ACTIVITY.
Check every line of the data below for "dein". Copy each one that has it.

- - -

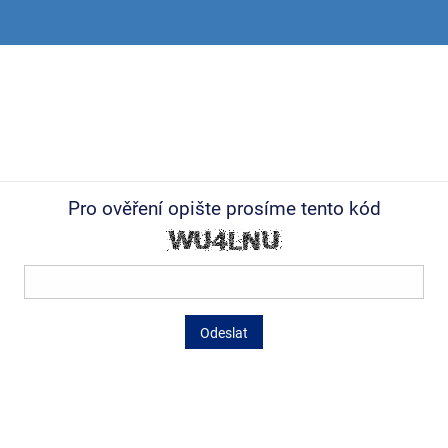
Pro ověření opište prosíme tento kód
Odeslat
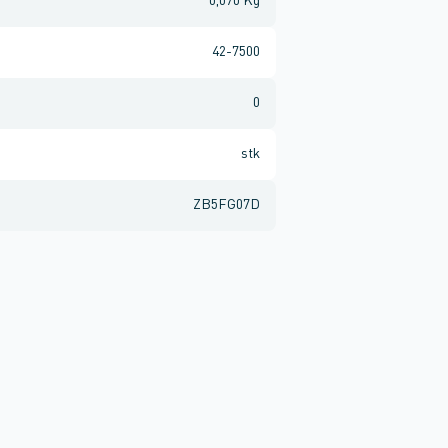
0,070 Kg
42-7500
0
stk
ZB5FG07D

- - -

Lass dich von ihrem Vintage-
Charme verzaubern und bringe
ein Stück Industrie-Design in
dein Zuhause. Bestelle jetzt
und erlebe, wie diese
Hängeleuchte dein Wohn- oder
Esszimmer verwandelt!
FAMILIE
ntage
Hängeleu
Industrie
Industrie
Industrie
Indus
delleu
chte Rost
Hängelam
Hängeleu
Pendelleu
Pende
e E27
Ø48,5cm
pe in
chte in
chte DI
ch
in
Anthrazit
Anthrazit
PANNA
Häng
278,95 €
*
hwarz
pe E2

- - -

REPLY TO THE TASK.
dein Zuhause. Bestelle jetzt
Hängeleuchte dein Wohn- oder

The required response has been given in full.